Коренное изменение роли музыки продолжается по возрастающей
в течение последних столетий. Это связано с изменением отношения к современной
музыке, да и к искусству вообще: пока музыка была важной составной частью
жизни, до тех пор отражала современность, поскольку, собственно, была языком,
повествующим о невыразимом словами, и понять ее могли только современники. Она
изменяла людей — как слушателей, так и музыкантов; создавалась каждый раз
заново — соответственно существующему образу жизни и новым духовным потребностям. Старинная же музыка, то есть музыка предшествующих поколений, не могла
поэтому быть и не была ни понятной, ни востребованной. Лишь иногда, в
исключительных случаях, вызывала удивление своим мастерством.
Когда музыка покинула средоточие нашей жизни, все
изменилось: как украшение она должна быть прежде всего красивой. И ни в коем
случае не должна беспокоить или ужасать. Парадоксально: мы отвернулись от
современного искусства, поскольку оно беспокоит нас, но ведь оно и должно
волновать и тревожить. То есть мы не хотим думать, а только стремимся к
прекрасному, чтобы избежать серой обыденности. Таким образом, искусство — а в
особенности музыку — мы упростили до роли обычного украшения. Теперь
возвращаемся к прошлому, к старинной музыке, ибо находим в ней такую желанную
красоту и гармонию.
На наш взгляд, такое возвращение к старинной музыке (то есть
ко всему, что создано предыдущими поколениями) могло произойти только в
результате ряда недоразумений. Теперь востребована музыка «прекрасная», которой
современность предложить не в состоянии. Но исключительно «прекрасная» музыка в
отдельности никогда не существовала. Категория «прекрасного» является одной из
составных всей музыки, и, сделав ее единым критерием, мы вынуждены отвергнуть
или проигнорировать все иные составляющие. Это своего рода нивелирование,
сведение музыки лишь к «прекрасному», стало возможным лишь с того времени,
когда ее не смогли или не захотели понимать как целостность. И как только мы
стали воспринимать старинную музыку (которую считаем единственно настоящей)
только лишь в качестве милого украшения повседневности — то сразу же перестали
ее понимать как единое целое, иначе бы не смогли упростить и свести ее к
явлению исключительно эстетического порядка.
Итак, ныне мы находимся в практически безвыходной ситуации:
все еще верим в силу и власть музыки, но вместе с тем должны признать, что она
оказалась оттесненной на периферию — раньше волновала, сейчас только нравится.
Не случайно сведение музыки к сугубо «прекрасному», чтобы
сделать ее общепонятной, произошло именно во время Большой Французской
революции.
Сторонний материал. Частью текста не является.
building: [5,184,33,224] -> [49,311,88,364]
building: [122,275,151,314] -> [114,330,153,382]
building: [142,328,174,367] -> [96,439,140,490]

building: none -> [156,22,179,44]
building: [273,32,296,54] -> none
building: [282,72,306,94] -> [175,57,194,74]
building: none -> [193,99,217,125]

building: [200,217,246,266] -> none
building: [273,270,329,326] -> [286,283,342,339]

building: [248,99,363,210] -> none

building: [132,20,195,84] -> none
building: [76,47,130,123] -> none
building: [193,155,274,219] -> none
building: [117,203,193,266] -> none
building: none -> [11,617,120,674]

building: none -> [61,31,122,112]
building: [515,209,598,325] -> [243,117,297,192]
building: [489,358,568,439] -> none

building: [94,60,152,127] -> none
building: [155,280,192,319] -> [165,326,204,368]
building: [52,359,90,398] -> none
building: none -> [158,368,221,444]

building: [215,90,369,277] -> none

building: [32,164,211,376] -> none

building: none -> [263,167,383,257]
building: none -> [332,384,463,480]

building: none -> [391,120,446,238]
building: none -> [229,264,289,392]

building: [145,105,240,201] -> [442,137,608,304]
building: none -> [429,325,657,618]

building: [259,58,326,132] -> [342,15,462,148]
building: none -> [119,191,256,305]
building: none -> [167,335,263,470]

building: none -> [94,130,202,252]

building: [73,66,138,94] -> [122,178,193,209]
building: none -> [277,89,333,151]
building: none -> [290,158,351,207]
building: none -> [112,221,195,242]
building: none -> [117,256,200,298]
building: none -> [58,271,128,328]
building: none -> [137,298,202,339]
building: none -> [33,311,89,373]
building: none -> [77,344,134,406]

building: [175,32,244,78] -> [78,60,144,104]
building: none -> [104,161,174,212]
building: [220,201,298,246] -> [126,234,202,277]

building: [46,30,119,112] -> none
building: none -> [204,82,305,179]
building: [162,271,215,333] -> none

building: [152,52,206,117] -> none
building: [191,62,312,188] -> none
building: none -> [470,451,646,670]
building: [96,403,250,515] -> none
В историческом процессе повторялись периоды, когда старались
упростить эмоциональное содержание музыки настолько, чтобы она стала понятной
любому. Все те усилия оказались напрасными и привели к новым сложным и
разнородным явлениям. Музыка может быть доступной любому только тогда, когда
девальвируется до примитива. Или если каждый изучит ее язык.
Самые большие последствия вызвали попытки упрощения музыки и
создания ее обобщенного понимания, предпринятые в результате Французской
революции. Тогда впервые в масштабе большого государства попытались подчинить
музыку новым политическим идеям; тогда же переработали для Консерватории
учебную программу, которая впервые в истории музыки была предельно
унифицирована. И до сих пор все, кто занимается европейской музыкой, учатся по
этой программе, а слушателям — в соответствии с этим — растолковывается: для
того, чтобы понимать музыку в целом, нет необходимости ее изучать, а достаточно
ощущения «прекрасного». Таким образом, каждый считает, что может взять на себя
смелость вынести приговор ценности музыки и качеству ее исполнения—такая
убежденность уместна лишь относительно произведений, написанных после
революции, но ни в коем случае не музыки предшествующих эпох.